JOB >> In the data below, find each line that contains the word "sauvegarde" and copy it.

ENTRIES SUPPLIED >>
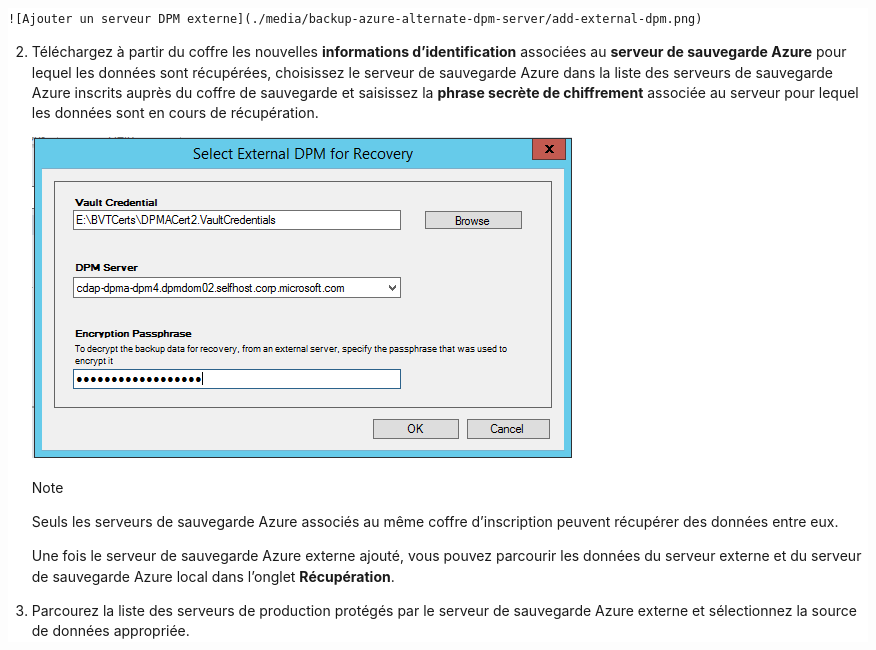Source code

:     ![Ajouter un serveur DPM externe](./media/backup-azure-alternate-dpm-server/add-external-dpm.png)
2. Téléchargez à partir du coffre les nouvelles **informations d’identification** associées au **serveur de sauvegarde Azure** pour lequel les données sont récupérées, choisissez le serveur de sauvegarde Azure dans la liste des serveurs de sauvegarde Azure inscrits auprès du coffre de sauvegarde et saisissez la **phrase secrète de chiffrement** associée au serveur pour lequel les données sont en cours de récupération.

    ![Informations d'identification d’un serveur DPM externe](./media/backup-azure-alternate-dpm-server/external-dpm-credentials.png)

   > [!NOTE]
   > Seuls les serveurs de sauvegarde Azure associés au même coffre d’inscription peuvent récupérer des données entre eux.
   >
   >

    Une fois le serveur de sauvegarde Azure externe ajouté, vous pouvez parcourir les données du serveur externe et du serveur de sauvegarde Azure local dans l’onglet **Récupération**.
3. Parcourez la liste des serveurs de production protégés par le serveur de sauvegarde Azure externe et sélectionnez la source de données appropriée.
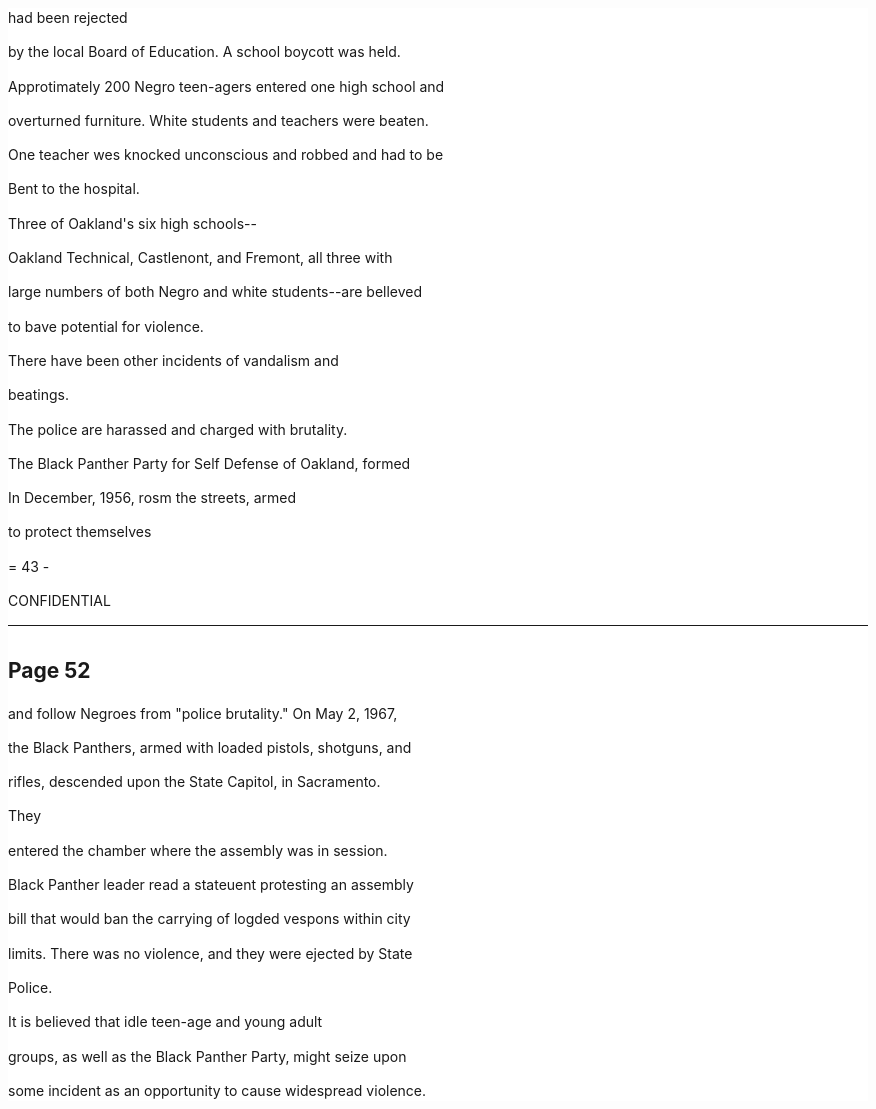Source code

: had been rejected

by the local Board of Education. A school boycott was held.

Approtimately 200 Negro teen-agers entered one high school and

overturned furniture. White students and teachers were beaten.

One teacher wes knocked unconscious and robbed and had to be

Bent to the hospital.

Three of Oakland's six high schools--

Oakland Technical, Castlenont, and Fremont, all three with

large numbers of both Negro and white students--are belleved

to bave potential for violence.

There have been other incidents of vandalism and

beatings.

The police are harassed and charged with brutality.

The Black Panther Party for Self Defense of Oakland, formed

In December, 1956, rosm the streets, armed

to protect themselves

= 43 -

CONFIDENTIAL

---

## Page 52

and follow Negroes from "police brutality." On May 2, 1967,

the Black Panthers, armed with loaded pistols, shotguns, and

rifles, descended upon the State Capitol, in Sacramento.

They

entered the chamber where the assembly was in session.

Black Panther leader read a stateuent protesting an assembly

bill that would ban the carrying of logded vespons within city

limits. There was no violence, and they were ejected by State

Police.

It is believed that idle teen-age and young adult

groups, as well as the Black Panther Party, might seize upon

some incident as an opportunity to cause widespread violence.
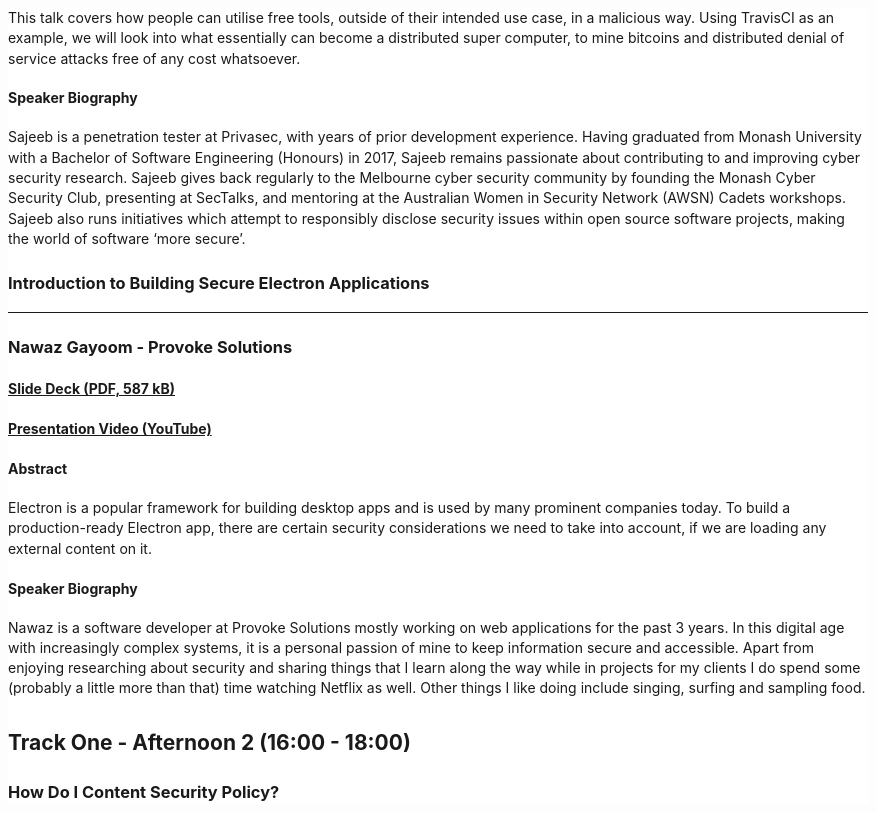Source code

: This talk covers how people can utilise free tools, outside of their
intended use case, in a malicious way. Using TravisCI as an example, we
will look into what essentially can become a distributed super computer,
to mine bitcoins and distributed denial of service attacks free of any
cost whatsoever.

#### Speaker Biography

Sajeeb is a penetration tester at Privasec, with years of prior
development experience. Having graduated from Monash University with a
Bachelor of Software Engineering (Honours) in 2017, Sajeeb remains
passionate about contributing to and improving cyber security research.
Sajeeb gives back regularly to the Melbourne cyber security community by
founding the Monash Cyber Security Club, presenting at SecTalks, and
mentoring at the Australian Women in Security Network (AWSN) Cadets
workshops. Sajeeb also runs initiatives which attempt to responsibly
disclose security issues within open source software projects, making
the world of software ‘more secure’.

### Introduction to Building Secure Electron Applications

-----

### Nawaz Gayoom - Provoke Solutions

#### [Slide Deck (PDF, 587 kB)](Media:20190222--Gayoom-Secure_Electron_Apps.pdf "wikilink")

#### [Presentation Video (YouTube)](https://youtu.be/6GNTbvNs0tc)

#### Abstract

Electron is a popular framework for building desktop apps and is used by
many prominent companies today. To build a production-ready Electron
app, there are certain security considerations we need to take into
account, if we are loading any external content on it.

#### Speaker Biography

Nawaz is a software developer at Provoke Solutions mostly working on web
applications for the past 3 years. In this digital age with increasingly
complex systems, it is a personal passion of mine to keep information
secure and accessible. Apart from enjoying researching about security
and sharing things that I learn along the way while in projects for my
clients I do spend some (probably a little more than that) time watching
Netflix as well. Other things I like doing include singing, surfing and
sampling food.

## Track One - Afternoon 2 (16:00 - 18:00)

### How Do I Content Security Policy?
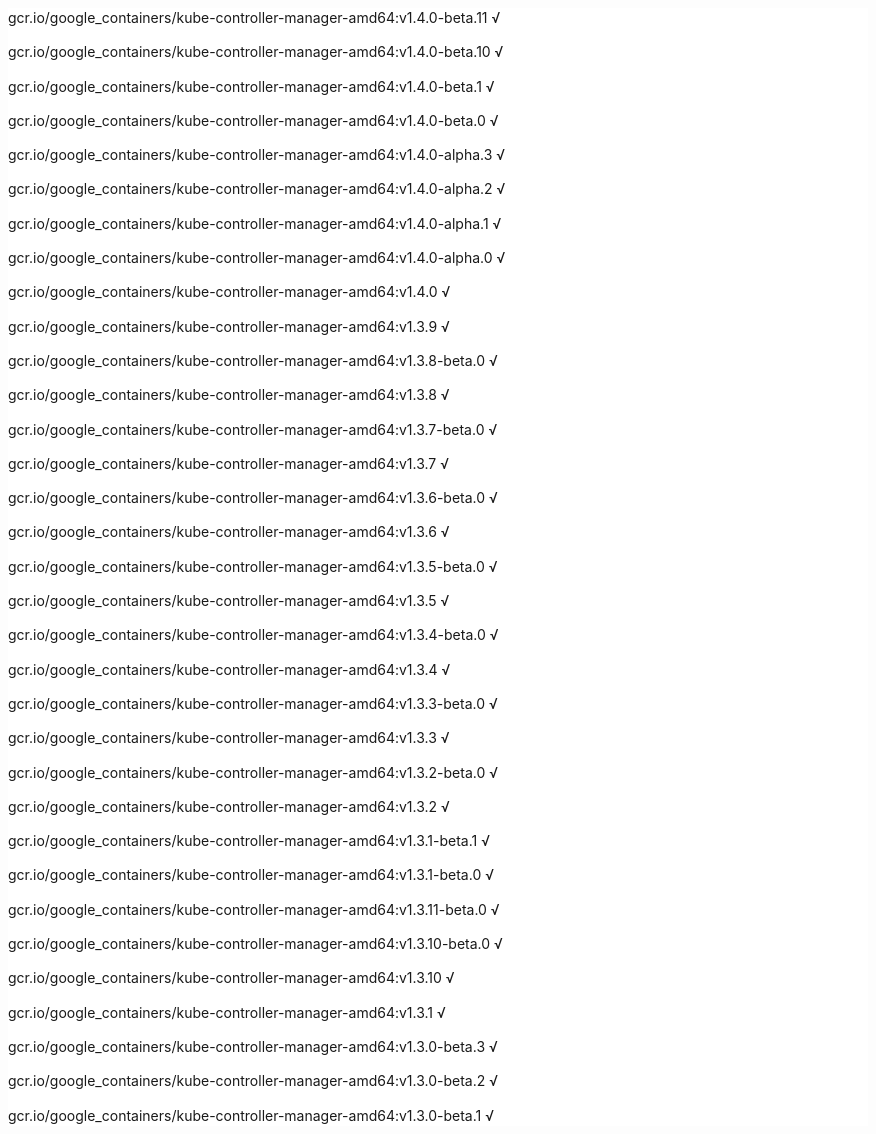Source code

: gcr.io/google_containers/kube-controller-manager-amd64:v1.4.0-beta.11 √

gcr.io/google_containers/kube-controller-manager-amd64:v1.4.0-beta.10 √

gcr.io/google_containers/kube-controller-manager-amd64:v1.4.0-beta.1 √

gcr.io/google_containers/kube-controller-manager-amd64:v1.4.0-beta.0 √

gcr.io/google_containers/kube-controller-manager-amd64:v1.4.0-alpha.3 √

gcr.io/google_containers/kube-controller-manager-amd64:v1.4.0-alpha.2 √

gcr.io/google_containers/kube-controller-manager-amd64:v1.4.0-alpha.1 √

gcr.io/google_containers/kube-controller-manager-amd64:v1.4.0-alpha.0 √

gcr.io/google_containers/kube-controller-manager-amd64:v1.4.0 √

gcr.io/google_containers/kube-controller-manager-amd64:v1.3.9 √

gcr.io/google_containers/kube-controller-manager-amd64:v1.3.8-beta.0 √

gcr.io/google_containers/kube-controller-manager-amd64:v1.3.8 √

gcr.io/google_containers/kube-controller-manager-amd64:v1.3.7-beta.0 √

gcr.io/google_containers/kube-controller-manager-amd64:v1.3.7 √

gcr.io/google_containers/kube-controller-manager-amd64:v1.3.6-beta.0 √

gcr.io/google_containers/kube-controller-manager-amd64:v1.3.6 √

gcr.io/google_containers/kube-controller-manager-amd64:v1.3.5-beta.0 √

gcr.io/google_containers/kube-controller-manager-amd64:v1.3.5 √

gcr.io/google_containers/kube-controller-manager-amd64:v1.3.4-beta.0 √

gcr.io/google_containers/kube-controller-manager-amd64:v1.3.4 √

gcr.io/google_containers/kube-controller-manager-amd64:v1.3.3-beta.0 √

gcr.io/google_containers/kube-controller-manager-amd64:v1.3.3 √

gcr.io/google_containers/kube-controller-manager-amd64:v1.3.2-beta.0 √

gcr.io/google_containers/kube-controller-manager-amd64:v1.3.2 √

gcr.io/google_containers/kube-controller-manager-amd64:v1.3.1-beta.1 √

gcr.io/google_containers/kube-controller-manager-amd64:v1.3.1-beta.0 √

gcr.io/google_containers/kube-controller-manager-amd64:v1.3.11-beta.0 √

gcr.io/google_containers/kube-controller-manager-amd64:v1.3.10-beta.0 √

gcr.io/google_containers/kube-controller-manager-amd64:v1.3.10 √

gcr.io/google_containers/kube-controller-manager-amd64:v1.3.1 √

gcr.io/google_containers/kube-controller-manager-amd64:v1.3.0-beta.3 √

gcr.io/google_containers/kube-controller-manager-amd64:v1.3.0-beta.2 √

gcr.io/google_containers/kube-controller-manager-amd64:v1.3.0-beta.1 √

EXERCISE OUTPUT >>
2. Téléchargez à partir du coffre les nouvelles **informations d’identification** associées au **serveur de sauvegarde Azure** pour lequel les données sont récupérées, choisissez le serveur de sauvegarde Azure dans la liste des serveurs de sauvegarde Azure inscrits auprès du coffre de sauvegarde et saisissez la **phrase secrète de chiffrement** associée au serveur pour lequel les données sont en cours de récupération.
   > Seuls les serveurs de sauvegarde Azure associés au même coffre d’inscription peuvent récupérer des données entre eux.
    Une fois le serveur de sauvegarde Azure externe ajouté, vous pouvez parcourir les données du serveur externe et du serveur de sauvegarde Azure local dans l’onglet **Récupération**.
3. Parcourez la liste des serveurs de production protégés par le serveur de sauvegarde Azure externe et sélectionnez la source de données appropriée.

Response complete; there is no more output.